This project has allowed me to explore my creative expertise and realize many of the issues and problems commonly found when designing and manufacturing an artifact (or in my case a light fixture). When this project started, I really drove to create a light similar in aesthetic and quality to those that come out of Luke Lamp Co. Ever since I stumbled upon their website/studio I was intrigued at the way they can create light fixtures in a new and unique way. While they have a variety of fixture types from pendants to sconces etc… all of their designs use a unique diffused LED strip that has a textured woven braid wrapped around. This allows for a seamlessly textured light rope to wrap or bend in any desired direction.
Because I was using Luke Lamp Co as my inspiration, I really intended for my design to look and function as theirs does. This would mean that all hardware would be sleek and clean (modern) and would seamlessly transition into the other parts and pieces. I also really wanted this light to be interactable and moveable. While a lot of the professionally designed light fixtures are pendants and ceiling mounted, they have some that are desk and floor lamps as well.
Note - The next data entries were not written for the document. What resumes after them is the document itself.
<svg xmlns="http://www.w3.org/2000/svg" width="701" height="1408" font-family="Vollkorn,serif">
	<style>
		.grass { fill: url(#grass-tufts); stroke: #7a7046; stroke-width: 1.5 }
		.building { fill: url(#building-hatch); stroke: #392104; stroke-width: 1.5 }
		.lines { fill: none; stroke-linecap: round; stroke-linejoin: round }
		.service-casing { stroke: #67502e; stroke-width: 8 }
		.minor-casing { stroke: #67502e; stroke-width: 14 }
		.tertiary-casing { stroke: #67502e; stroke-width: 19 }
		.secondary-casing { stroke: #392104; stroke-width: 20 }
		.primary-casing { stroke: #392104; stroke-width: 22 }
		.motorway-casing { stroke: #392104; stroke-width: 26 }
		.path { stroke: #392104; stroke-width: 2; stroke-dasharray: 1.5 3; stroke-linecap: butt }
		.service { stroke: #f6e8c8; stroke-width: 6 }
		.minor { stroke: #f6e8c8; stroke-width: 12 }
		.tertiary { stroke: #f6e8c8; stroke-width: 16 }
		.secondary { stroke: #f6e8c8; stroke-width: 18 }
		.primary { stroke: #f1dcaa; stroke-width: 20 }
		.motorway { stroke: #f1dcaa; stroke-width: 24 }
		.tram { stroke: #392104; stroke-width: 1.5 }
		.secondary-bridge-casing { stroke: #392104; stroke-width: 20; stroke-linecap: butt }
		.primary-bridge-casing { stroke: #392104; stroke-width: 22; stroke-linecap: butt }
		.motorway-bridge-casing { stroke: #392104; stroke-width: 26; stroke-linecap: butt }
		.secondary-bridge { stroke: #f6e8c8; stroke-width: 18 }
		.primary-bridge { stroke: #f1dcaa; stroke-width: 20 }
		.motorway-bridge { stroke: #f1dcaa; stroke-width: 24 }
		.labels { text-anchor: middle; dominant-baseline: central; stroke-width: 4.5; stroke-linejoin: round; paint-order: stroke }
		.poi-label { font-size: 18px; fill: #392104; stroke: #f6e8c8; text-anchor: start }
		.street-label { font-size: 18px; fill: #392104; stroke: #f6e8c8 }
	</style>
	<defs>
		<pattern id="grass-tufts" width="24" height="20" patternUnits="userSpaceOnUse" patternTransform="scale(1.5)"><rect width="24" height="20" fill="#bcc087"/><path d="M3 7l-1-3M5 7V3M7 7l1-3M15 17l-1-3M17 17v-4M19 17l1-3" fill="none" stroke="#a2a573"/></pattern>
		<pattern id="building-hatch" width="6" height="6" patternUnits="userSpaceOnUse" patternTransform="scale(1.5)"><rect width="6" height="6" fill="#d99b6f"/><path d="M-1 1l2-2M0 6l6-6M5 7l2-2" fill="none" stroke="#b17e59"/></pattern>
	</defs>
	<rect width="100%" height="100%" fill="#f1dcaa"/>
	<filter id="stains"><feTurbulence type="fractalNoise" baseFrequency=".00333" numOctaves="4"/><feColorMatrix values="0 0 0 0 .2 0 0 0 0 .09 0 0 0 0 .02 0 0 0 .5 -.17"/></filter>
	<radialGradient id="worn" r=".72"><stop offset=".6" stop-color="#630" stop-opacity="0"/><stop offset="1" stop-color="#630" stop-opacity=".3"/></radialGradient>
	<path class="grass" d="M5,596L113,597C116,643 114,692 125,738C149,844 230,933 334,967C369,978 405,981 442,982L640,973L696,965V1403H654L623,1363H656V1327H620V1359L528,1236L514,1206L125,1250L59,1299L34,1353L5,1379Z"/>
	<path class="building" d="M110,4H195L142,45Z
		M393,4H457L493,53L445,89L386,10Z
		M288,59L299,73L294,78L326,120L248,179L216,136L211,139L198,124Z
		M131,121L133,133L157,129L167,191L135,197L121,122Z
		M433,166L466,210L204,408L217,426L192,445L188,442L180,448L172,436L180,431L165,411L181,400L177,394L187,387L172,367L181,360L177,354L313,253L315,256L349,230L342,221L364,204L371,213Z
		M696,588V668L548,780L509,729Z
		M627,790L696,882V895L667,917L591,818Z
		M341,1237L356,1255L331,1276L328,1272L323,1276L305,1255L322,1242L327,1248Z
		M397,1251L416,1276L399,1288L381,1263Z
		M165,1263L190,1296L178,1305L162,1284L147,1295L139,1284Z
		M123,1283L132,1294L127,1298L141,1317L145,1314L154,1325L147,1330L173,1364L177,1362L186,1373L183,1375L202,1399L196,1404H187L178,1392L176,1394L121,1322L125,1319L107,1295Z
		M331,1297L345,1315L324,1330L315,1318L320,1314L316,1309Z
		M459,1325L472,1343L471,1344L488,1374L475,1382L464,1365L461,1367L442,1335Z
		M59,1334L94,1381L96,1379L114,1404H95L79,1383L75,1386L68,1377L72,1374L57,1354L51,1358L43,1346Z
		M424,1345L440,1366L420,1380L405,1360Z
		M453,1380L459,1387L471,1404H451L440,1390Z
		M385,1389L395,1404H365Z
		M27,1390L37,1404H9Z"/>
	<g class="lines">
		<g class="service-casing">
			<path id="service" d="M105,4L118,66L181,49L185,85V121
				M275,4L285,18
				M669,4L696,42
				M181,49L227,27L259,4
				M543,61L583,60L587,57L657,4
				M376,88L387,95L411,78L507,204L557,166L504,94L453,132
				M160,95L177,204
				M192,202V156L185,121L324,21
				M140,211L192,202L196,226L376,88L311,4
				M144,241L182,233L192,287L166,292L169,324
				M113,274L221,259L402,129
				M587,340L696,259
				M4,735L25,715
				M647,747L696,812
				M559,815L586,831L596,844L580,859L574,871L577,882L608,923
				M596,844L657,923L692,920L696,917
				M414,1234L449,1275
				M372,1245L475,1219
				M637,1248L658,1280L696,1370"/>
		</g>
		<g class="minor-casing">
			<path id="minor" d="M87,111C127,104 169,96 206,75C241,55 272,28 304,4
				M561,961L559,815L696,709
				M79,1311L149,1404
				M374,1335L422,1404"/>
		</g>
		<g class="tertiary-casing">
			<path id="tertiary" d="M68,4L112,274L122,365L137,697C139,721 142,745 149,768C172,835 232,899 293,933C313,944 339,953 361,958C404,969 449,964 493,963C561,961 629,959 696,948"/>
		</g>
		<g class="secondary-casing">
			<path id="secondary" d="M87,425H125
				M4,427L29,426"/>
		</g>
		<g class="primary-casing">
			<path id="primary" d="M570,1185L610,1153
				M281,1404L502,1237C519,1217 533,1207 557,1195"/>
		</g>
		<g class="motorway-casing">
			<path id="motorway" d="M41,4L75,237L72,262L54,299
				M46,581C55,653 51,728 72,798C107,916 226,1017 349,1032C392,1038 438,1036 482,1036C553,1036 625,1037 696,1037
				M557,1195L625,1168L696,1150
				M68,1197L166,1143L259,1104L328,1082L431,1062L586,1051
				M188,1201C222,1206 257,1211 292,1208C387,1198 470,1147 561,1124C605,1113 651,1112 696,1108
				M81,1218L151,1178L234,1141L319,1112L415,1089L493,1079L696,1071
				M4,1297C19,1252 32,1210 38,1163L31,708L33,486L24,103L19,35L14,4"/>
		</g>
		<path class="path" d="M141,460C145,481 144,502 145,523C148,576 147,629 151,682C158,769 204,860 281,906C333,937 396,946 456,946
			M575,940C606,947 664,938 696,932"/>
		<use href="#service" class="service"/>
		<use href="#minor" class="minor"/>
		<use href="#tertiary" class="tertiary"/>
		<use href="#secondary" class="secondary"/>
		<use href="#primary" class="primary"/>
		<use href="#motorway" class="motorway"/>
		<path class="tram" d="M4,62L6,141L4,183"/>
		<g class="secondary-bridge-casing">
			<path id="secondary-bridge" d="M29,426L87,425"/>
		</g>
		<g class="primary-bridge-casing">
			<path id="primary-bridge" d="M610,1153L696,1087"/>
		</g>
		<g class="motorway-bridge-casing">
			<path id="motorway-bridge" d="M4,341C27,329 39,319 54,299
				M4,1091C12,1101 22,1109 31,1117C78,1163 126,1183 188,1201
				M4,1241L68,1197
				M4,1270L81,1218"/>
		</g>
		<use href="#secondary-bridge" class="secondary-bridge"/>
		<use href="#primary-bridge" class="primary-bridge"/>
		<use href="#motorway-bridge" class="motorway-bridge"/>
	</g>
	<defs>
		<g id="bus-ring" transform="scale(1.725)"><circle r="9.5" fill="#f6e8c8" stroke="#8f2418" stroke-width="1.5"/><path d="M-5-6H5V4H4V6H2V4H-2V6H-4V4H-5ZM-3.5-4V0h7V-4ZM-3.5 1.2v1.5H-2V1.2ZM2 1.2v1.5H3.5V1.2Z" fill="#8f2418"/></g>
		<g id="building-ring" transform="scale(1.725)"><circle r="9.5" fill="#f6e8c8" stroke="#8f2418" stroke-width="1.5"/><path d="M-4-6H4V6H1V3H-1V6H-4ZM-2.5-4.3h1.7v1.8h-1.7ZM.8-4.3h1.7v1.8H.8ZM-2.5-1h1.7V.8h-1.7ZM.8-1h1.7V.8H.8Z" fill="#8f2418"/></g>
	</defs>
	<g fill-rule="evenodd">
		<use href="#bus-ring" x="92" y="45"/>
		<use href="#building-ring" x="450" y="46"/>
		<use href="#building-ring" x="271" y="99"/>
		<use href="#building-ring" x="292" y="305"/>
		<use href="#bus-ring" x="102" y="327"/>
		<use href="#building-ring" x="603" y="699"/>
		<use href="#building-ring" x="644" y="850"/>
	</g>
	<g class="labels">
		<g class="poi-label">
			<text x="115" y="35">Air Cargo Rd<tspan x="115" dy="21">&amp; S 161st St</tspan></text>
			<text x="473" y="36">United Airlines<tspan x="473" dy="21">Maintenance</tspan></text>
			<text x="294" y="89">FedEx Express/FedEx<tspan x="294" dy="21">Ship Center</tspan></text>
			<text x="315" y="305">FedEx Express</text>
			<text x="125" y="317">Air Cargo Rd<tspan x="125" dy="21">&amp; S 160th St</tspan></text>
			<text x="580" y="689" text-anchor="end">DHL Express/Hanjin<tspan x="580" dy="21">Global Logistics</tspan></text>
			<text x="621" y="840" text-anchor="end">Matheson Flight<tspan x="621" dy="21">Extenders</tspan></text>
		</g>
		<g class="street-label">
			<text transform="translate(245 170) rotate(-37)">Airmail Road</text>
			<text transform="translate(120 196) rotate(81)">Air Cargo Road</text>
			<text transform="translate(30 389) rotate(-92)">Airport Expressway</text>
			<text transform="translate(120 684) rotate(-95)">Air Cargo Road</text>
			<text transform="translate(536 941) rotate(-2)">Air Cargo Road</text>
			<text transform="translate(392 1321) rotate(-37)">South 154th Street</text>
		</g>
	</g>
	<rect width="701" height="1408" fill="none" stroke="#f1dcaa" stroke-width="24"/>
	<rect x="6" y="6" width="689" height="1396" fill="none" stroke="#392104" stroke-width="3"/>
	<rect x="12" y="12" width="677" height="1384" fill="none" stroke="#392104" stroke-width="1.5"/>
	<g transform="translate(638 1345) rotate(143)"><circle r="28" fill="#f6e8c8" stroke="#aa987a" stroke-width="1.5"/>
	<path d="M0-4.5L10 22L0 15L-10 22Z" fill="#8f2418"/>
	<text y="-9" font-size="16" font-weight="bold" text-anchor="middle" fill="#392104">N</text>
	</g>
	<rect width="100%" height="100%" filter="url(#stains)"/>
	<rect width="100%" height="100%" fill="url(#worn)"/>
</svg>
These where were I really started to develop my design and choose a way for the light to look.
At this point, I started sketching and designing different variations of flexible lamps that I could make. While there was a floor lamp as well as a desk lamp in my original sketch, I really wanted to move forward with the floor lamp solution. This design would essentially require me to connect some sort of pole for the structure to a base plate. Ideally, these would be polished/sleek metal material. After the main structure of the fixture is assembled, I would then take an acquired diffused LED strip and wrap it in some kind of mesh material to give it a rope-like appearance. This flexible light strip would then be inserted on one end into the top of the metal tube while the other end would be free and thus could be moved around and changed depending on what the user wants.
While this was my initial design and I did order all of the parts and pieces for this design to be manufactured, There were unfortunately more issues and problems that I encountered than I would’ve liked. For starters the final aesthetic I reached, I would consider more of a DIY kind of look. It is not bad necessarily although when starting this project I really wanted the craftsmanship and work ethic to be resembled properly in my build and I sadly don’t think it does quite that. I really did want this piece to resemble more of a modern aesthetic although I do think that with this new understanding of the build process and materials, I could definitely progress this down my intended aesthetic path a bit smoother. Though I will say that I am definitely happy that I continued and persevered through the challenged and did end up with a final artifact to present.